Garnelentatar an Gurkenschaum

Eine herrlich simple Vorspeise

Wir haben recht oft liebe Gäste zu Gast. Für sie möchte ich nicht nur einen Eintopf auf den Tisch stellen, oder ein Stück Fleisch auf den Teller „knallen“. Nein, wenn Freunde kommen, feiern wir ein Fest. Und dazu gehört ein „amtliches“ Menü – mit Vorspeise, Hauptgang und Dessert. Vorspeisen sind eine kleine Passion und die Visitenkarte meiner Küche. Viel Arbeit soll’s jedoch nicht machen, lieber viel her! 😉 Dafür eignet sich hervorragend dieses Tatar von Rotgarnelen, Apfel, Gurke und vielen frischen Kräutern.

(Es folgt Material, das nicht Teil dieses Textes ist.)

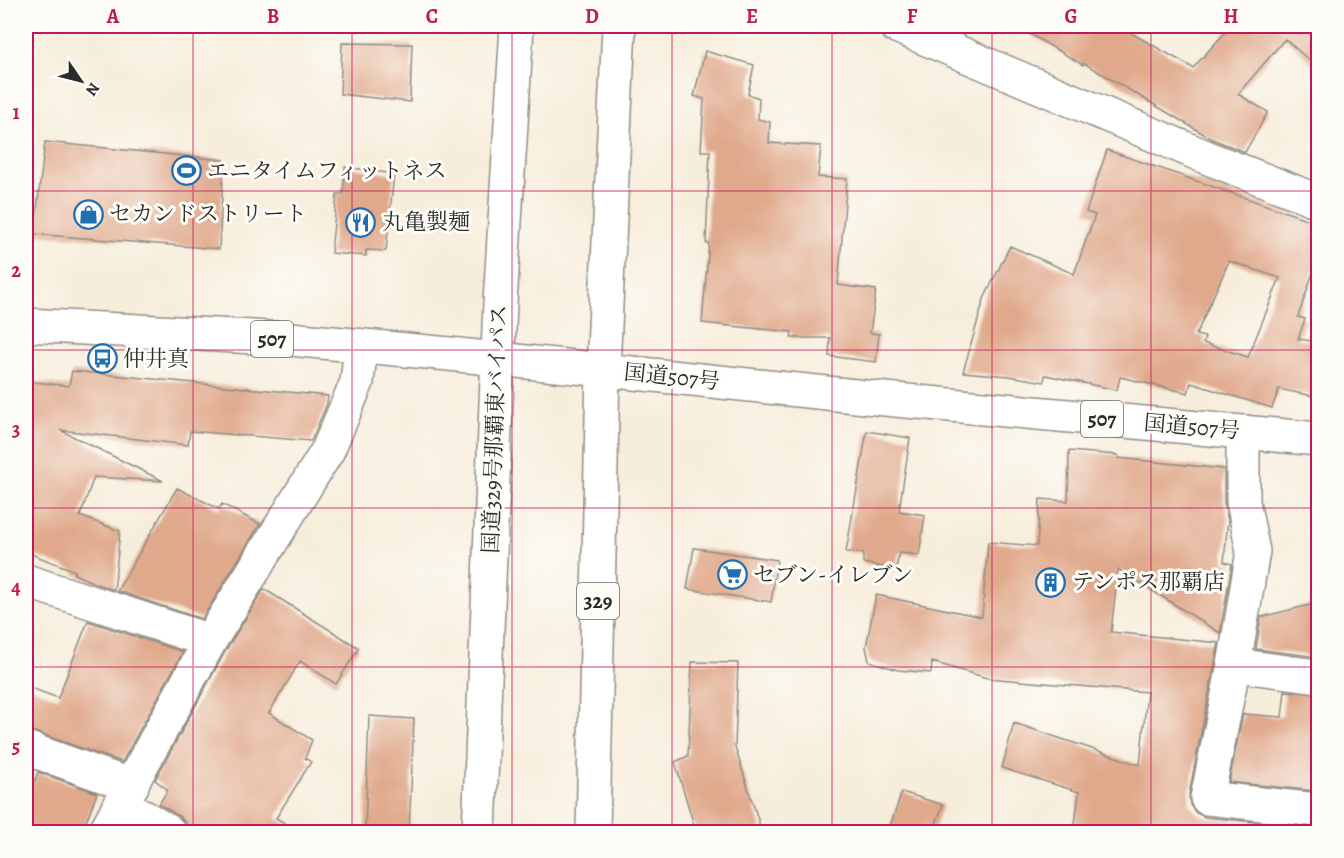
<svg xmlns="http://www.w3.org/2000/svg" width="1344" height="858" font-family="Alegreya,'Noto Serif JP',serif">
<style>
.building{fill:#e0a98b;fill-rule:evenodd}
.lines{fill:none;stroke-linecap:round;stroke-linejoin:round}
.minor-casing{stroke:#918c83;stroke-width:36}
.highway-casing{stroke:#918c83;stroke-width:36}
.minor{stroke:#fff;stroke-width:33}
.highway{stroke:#fff;stroke-width:33}
.grid{fill:none;stroke:#c2185b;stroke-width:1.5;stroke-opacity:0.55}
.labels{text-anchor:middle;dominant-baseline:central;stroke-width:6;stroke-linejoin:round;paint-order:stroke}
.shield{fill:#fdfcf7;stroke:#6a6a68;stroke-width:1.5}
.shield-label{font-size:21px;font-weight:bold;fill:#2b2b2b}
.poi-label{font-size:22px;fill:#2b2b2b;stroke:#fdfcf7;text-anchor:start}
.street-label{font-size:22px;fill:#2b2b2b;stroke:#fdfcf7}
.neatline{fill:none;stroke:#c2185b;stroke-width:2}
.grid-label{font-size:20px;text-anchor:middle;font-weight:bold;fill:#c2185b}
</style>
<rect width="100%" height="100%" fill="#fdfcf7"/>
<filter id="ink" filterUnits="userSpaceOnUse"><feTurbulence type="fractalNoise" baseFrequency=".0167" numOctaves="2"/><feDisplacementMap in="SourceGraphic" scale="12" xChannelSelector="R" yChannelSelector="G"/><feConvolveMatrix kernelMatrix="1 2 1 2 8 2 1 2 1" color-interpolation-filters="sRGB"/></filter>
<filter id="wash" filterUnits="userSpaceOnUse"><feTurbulence type="fractalNoise" baseFrequency=".008" numOctaves="4" result="noise"/><feDisplacementMap in="SourceGraphic" scale="24" xChannelSelector="R" yChannelSelector="G"/><feGaussianBlur stdDeviation="1.35" result="paint"/><feColorMatrix in="noise" values="0 0 0 0 0 0 0 0 0 0 0 0 0 0 0 0 0 1.4 0 .05"/><feComposite in="paint" operator="in"/></filter>
<g filter="url(#wash)">
<rect width="100%" height="100%" fill="#f7eddb"/>
<g id="blocks">
<!-- building -->
<path class="building" d="M1016,26H1119L1193,68L1231,26H1318V68L1285,39L1238,94L1268,112L1245,152L1212,139L1084,63L1083,65Z
M342,43L412,44L410,102L340,94Z
M705,51L754,65L748,94L759,98L758,119L770,122L769,143L821,146L818,177L847,179L838,285L876,290L870,333L879,334L876,362L829,356L830,338H791L792,332L702,323L709,243H706L710,151H701L704,99L694,96Z
M45,142L224,160L219,249L34,234Z
M1107,150L1318,223V258L1298,317L1305,319L1298,339L1318,342V397L1279,389L1272,408L1191,383L1188,393L1120,377L1117,390L1045,375L1044,382L1009,376L963,372L984,299L1010,246L1074,274L1095,215L1086,212ZM1229,261L1280,278L1248,357L1203,343L1205,337L1196,335Z
M345,167L394,174L386,251L366,250V256L331,253L337,194H343Z
M72,371L328,396L327,404L311,441L190,431L188,445L60,430L163,481L94,477L80,516L120,531L114,590L94,583L74,574L75,571L26,552V381L69,386Z
M867,431L910,438L899,511L925,515L919,555L899,553L896,570L863,563V553L846,552Z
M1069,451L1118,455V458L1224,469V502L1228,520L1224,562L1232,564L1220,633L1118,569L1111,632L1219,643L1189,794L1190,805L1196,813L1205,817L1312,828L1311,832H1074L1079,792L1002,768L1014,723L1140,765L1147,692L987,678L932,662L931,673L898,670L869,661L866,647L876,595L982,617L988,542L1037,546L1040,499L1068,501Z
M177,488L219,509L222,504L260,524L202,619L117,591Z
M694,548L777,560L771,602L687,589Z
M264,589L359,648L336,684L300,661L269,713L312,740L305,758L311,762L276,818L300,832H188L186,823L179,816L159,804L168,790L155,780L226,650Z
M1318,603V657L1256,649L1261,617Z
M88,621L183,652L122,762L26,729V686L58,698Z
M692,662L738,663L735,747L762,832H696L675,762L688,756Z
M1285,691L1318,694V762L1316,791L1229,782L1243,714L1282,717Z
M369,716L414,719L409,832H365Z
M38,772L97,793L82,832H26V777L35,780Z
M902,792L943,805L933,832H888Z"/>
</g>
</g>
<g filter="url(#ink)">
<use href="#blocks" fill-opacity="0" stroke="#918c83" stroke-width="1.5"/>
<g class="lines">
<defs>
<path id="minor" d="M896,26L1213,160L1318,201
M1245,432L1243,451V502L1253,551L1234,665L1207,798L1318,810
M26,581L210,641
M1234,665L1318,676
M26,748L132,786
M122,804L169,832
M105,832L210,641L328,450L357,382L361,346"/>
<path id="highway" d="M26,325L290,339L449,354L885,399L1318,439
M479,832L500,303L517,26
M593,832L603,370L619,26"/>
</defs>
<!-- minor casing -->
<use href="#minor" class="minor-casing"/>
<!-- highway casing -->
<use href="#highway" class="highway-casing"/>
<!-- minor -->
<use href="#minor" class="minor"/>
<!-- highway -->
<use href="#highway" class="highway"/>
</g>
</g>
<!-- grid -->
<path class="grid" d="M193,26V832M352,26V832M512,26V832M672,26V832M832,26V832M992,26V832M1151,26V832M26,191H1318M26,350H1318M26,508H1318M26,667H1318"/>
<!-- icons -->
<defs>
<symbol id="stadium-ring" viewBox="-11 -11 22 22"><circle r="9.5" fill="#fdfcf7" stroke="#1f6fb2" stroke-width="1.5"/><path d="M0-5a6.5 5 0 1 0 0 10a6.5 5 0 1 0 0-10ZM-3.5-1.8h7v3.6h-7Z" fill="#1f6fb2"/></symbol>
<symbol id="shop-ring" viewBox="-11 -11 22 22"><circle r="9.5" fill="#fdfcf7" stroke="#1f6fb2" stroke-width="1.5"/><path d="M-5-2.5h2.3a2.7 3.5 0 0 1 5.4 0H5L5.5 6h-11ZM-1.5-2.5h3a1.5 2.3 0 0 0-3 0Z" fill="#1f6fb2"/></symbol>
<symbol id="restaurant-ring" viewBox="-11 -11 22 22"><circle r="9.5" fill="#fdfcf7" stroke="#1f6fb2" stroke-width="1.5"/><path d="M-5-6h1v4h1v-4h1v4h1v-4h1v5L-1.5 .5V6h-2V.5L-5-1ZM5-6V6H3V1.5H1.5Q1.5-4 5-6Z" fill="#1f6fb2"/></symbol>
<symbol id="bus-ring" viewBox="-11 -11 22 22"><circle r="9.5" fill="#fdfcf7" stroke="#1f6fb2" stroke-width="1.5"/><path d="M-5-6H5V4H4V6H2V4H-2V6H-4V4H-5ZM-3.5-4V0h7V-4ZM-3.5 1.2v1.5H-2V1.2ZM2 1.2v1.5H3.5V1.2Z" fill="#1f6fb2"/></symbol>
<symbol id="supermarket-ring" viewBox="-11 -11 22 22"><circle r="9.5" fill="#fdfcf7" stroke="#1f6fb2" stroke-width="1.5"/><path d="M-6-5.5h2.5l.6 2H6L4.5 2H-2.5L-4.4-4H-6ZM-1.5 3.2a1.3 1.3 0 1 0 .1 0ZM3 3.2a1.3 1.3 0 1 0 .1 0Z" fill="#1f6fb2"/></symbol>
<symbol id="building-ring" viewBox="-11 -11 22 22"><circle r="9.5" fill="#fdfcf7" stroke="#1f6fb2" stroke-width="1.5"/><path d="M-4-6H4V6H1V3H-1V6H-4ZM-2.5-4.3h1.7v1.8h-1.7ZM.8-4.3h1.7v1.8H.8ZM-2.5-1h1.7V.8h-1.7ZM.8-1h1.7V.8H.8Z" fill="#1f6fb2"/></symbol>
</defs>
<g fill-rule="evenodd">
<use href="#stadium-ring" x="170" y="154" width="33" height="33"/>
<use href="#shop-ring" x="72" y="198" width="33" height="33"/>
<use href="#restaurant-ring" x="344" y="206" width="33" height="33"/>
<use href="#bus-ring" x="86" y="342" width="33" height="33"/>
<use href="#supermarket-ring" x="716" y="558" width="33" height="33"/>
<use href="#building-ring" x="1034" y="566" width="33" height="33"/>
</g>
<g class="labels">
<!-- shield labels -->
<g class="shield">
<rect x="251" y="321" width="42" height="36" rx="4.5"/>
<rect x="1081" y="401" width="42" height="36" rx="4.5"/>
<rect x="577" y="583" width="42" height="36" rx="4.5"/>
</g>
<g class="shield-label">
<text x="272" y="339">507</text>
<text x="1102" y="419">507</text>
<text x="598" y="601">329</text>
</g>
<!-- poi labels -->
<g class="poi-label">
<text x="207" y="171">エニタイムフィットネス</text>
<text x="109" y="214">セカンドストリート</text>
<text x="382" y="222">丸亀製麺</text>
<text x="123" y="359">仲井真</text>
<text x="753" y="575">セブン-イレブン</text>
<text x="1072" y="582">テンポス那覇店</text>
</g>
<!-- street labels -->
<g class="street-label">
<text transform="translate(672 377) rotate(6)">国道507号</text>
<text transform="translate(1192 427) rotate(5)">国道507号</text>
<text transform="translate(495 429) rotate(-88)">国道329号那覇東バイパス</text>
</g>
</g>
<!-- margin -->
<rect width="1344" height="858" fill="none" stroke="#fdfcf7" stroke-width="66"/>
<!-- north arrow -->
<g transform="translate(81 81) rotate(125)" stroke="#fdfcf7" stroke-width="4.5" paint-order="stroke">
<path d="M0-4.5L10 22L0 15L-10 22Z" fill="#2b2b2b"/>
<text y="-9" font-size="16" font-weight="bold" text-anchor="middle" fill="#2b2b2b">N</text>
</g>
<rect x="33" y="33" width="1278" height="792" class="neatline"/>
<g class="grid-label">
<text x="113" y="23">A</text>
<text x="273" y="23">B</text>
<text x="432" y="23">C</text>
<text x="592" y="23">D</text>
<text x="752" y="23">E</text>
<text x="912" y="23">F</text>
<text x="1071" y="23">G</text>
<text x="1231" y="23">H</text>
<text x="16" y="119">1</text>
<text x="16" y="277">2</text>
<text x="16" y="436">3</text>
<text x="16" y="594">4</text>
<text x="16" y="753">5</text>
</g>
</svg>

Sieht hübsch aus und schmeckt noch besser.

Zutaten für 4 Personen

Tatar

  • 200 g Rotgarnelen (aus Wildfang)
  • 5 Gewürzgurken
  • 1/2 Apfel
  • 1 Spritzer Zitronensaft (frisch gepresst)
  • 3 Zweige Dill
  • 1 Frühlingszwiebel
  • 1/4 Bund Schnittlauch
  • Salz, Pfeffer, 1 Prise Piment d’Espelette

Gurkenschaum

  • 1 Becher griechischer Sahnejoghurt
  • 1/2 Salatgurke
  • 1 Frühlingszwiebel
  • 1/4 Bund Schnittlauch
  • 3 Zweige glatte Petersilie
  • 1 Spritzer Zitronensaft
  • Salz, Pfeffer

Und so geht’s

Erstmal schnibbeln, wie immer: Salatgurke in grobe, Minigurke und Gewürzgurken in feine, Apfel in winzige Würfel – mit einem Spritzer Zitronensaft beträufeln, damit er nicht braun wird. Rotgarnelen grob hacken, Lauchzwiebel in dünne Ringe und Schnittlauch in feine Röllchen schneiden, Dill und Petersilienblättchen von den Zweigen zupfen und fein hacken.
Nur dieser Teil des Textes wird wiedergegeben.